Additionally, a complete solution of a data warehousing and mining systems linked with a workflow management system to manage the image data through the clinical trial life cycle and integrated with EDC (electronic data capture) systems and read analysis tools can be utilized to conduct central reviews of the image data stored in the repository/warehouse. With such a complete solution as described here, full corelab functionality can be brought in-house or perhaps smaller-scaled blinded reviews can be conducted on cohorts of data to define new indications for use of specific target populations as an example. A system with this extended capability can be used in studies to allow site readers access to the image data to perform reads versus a central review at an expensive corelab, such as suggested in the widely discussed oncology audit methodologies discussed at the ODAC meeting at the FDA in July of 2012, which are being used in numerous clinical studies. The additional system functionality as described above, would incur additional fees, but considering the estimate of $17M in external outsourcing, it’s likely to be more economical than completely outsourcing it. In addition, there are many external contract groups specializing in imaging in clinical trials that can provide all the extended resource needs without the need for industry corelab resources, which are rarely ala carte and tailored to the study team’s resource needs.

Conclusion:

It’s an economical, time saving and valuable resource to have the ability to warehouse and mine image data from clinical studies. It provides researchers with essential access from anywhere in the world to data and analysis tools. It also allows clinical sites the ability to view and analyze the imaging endpoints as needed, as well as a means to quickly bring additional functionality of a corelab within an online environment, if and when needed. Furthermore, it allows for greater flexibility as to when outsourcing of imaging studies is truly necessary verses in sourcing for small studies or small cohorts of a study in which imaging is being used or for those considering bring the entire corelab in-house.
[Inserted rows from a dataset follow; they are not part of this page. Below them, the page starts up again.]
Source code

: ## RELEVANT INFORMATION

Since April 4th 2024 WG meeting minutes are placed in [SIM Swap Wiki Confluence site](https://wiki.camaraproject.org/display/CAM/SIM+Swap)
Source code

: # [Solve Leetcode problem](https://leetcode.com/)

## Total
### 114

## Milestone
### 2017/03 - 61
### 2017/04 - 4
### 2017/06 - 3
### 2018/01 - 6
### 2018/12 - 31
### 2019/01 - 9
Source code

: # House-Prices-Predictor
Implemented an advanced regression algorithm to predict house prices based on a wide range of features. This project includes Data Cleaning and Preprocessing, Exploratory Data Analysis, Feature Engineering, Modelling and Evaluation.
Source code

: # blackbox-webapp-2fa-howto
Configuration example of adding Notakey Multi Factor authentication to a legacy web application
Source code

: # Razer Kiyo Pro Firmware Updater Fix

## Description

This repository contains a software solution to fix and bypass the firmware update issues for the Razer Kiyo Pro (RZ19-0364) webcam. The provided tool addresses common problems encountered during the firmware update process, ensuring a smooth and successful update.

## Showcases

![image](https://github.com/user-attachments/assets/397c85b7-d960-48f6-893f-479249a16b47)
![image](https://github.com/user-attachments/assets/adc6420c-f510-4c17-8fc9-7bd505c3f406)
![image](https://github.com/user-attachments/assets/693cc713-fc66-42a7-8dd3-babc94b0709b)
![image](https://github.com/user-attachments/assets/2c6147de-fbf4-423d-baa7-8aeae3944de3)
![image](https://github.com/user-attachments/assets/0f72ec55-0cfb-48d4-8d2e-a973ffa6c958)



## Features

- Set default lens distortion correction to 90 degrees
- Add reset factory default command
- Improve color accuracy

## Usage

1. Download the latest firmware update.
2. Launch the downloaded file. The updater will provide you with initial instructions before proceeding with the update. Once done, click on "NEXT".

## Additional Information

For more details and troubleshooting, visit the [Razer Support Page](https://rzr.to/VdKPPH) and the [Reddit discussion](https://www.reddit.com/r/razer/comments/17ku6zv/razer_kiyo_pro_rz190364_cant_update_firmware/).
In addition, the ability to quickly provide the due diligence needed for making impactful business decisions, as well as the potential to revive drugs into the pipeline with new sets of endpoints and patient populations is also a stronger case for why it’s a good idea to maintain and warehouse images. The use of this vastly important data source to be used to help define and build new and innovative biomarkers to determine efficacy and safety is also a major benefit. Image data stored in a warehouse can also be mined to help determine the most efficient criteria to assess in later phase research studies to give a clearer picture of the efficacy or safety endpoints.

Overall, there is tremendous value in keeping imaging data at the disposal of researchers. Warehousing and mining tools have only recently been developed to specifically address the needs of the clinical research community. The trend in maintaining image data post study and using it to further research and define better biomarkers is growing from the increased access to researchers. Through researchers use of the data faster decisions are being made as a result of better endpoints knowledge and refinements.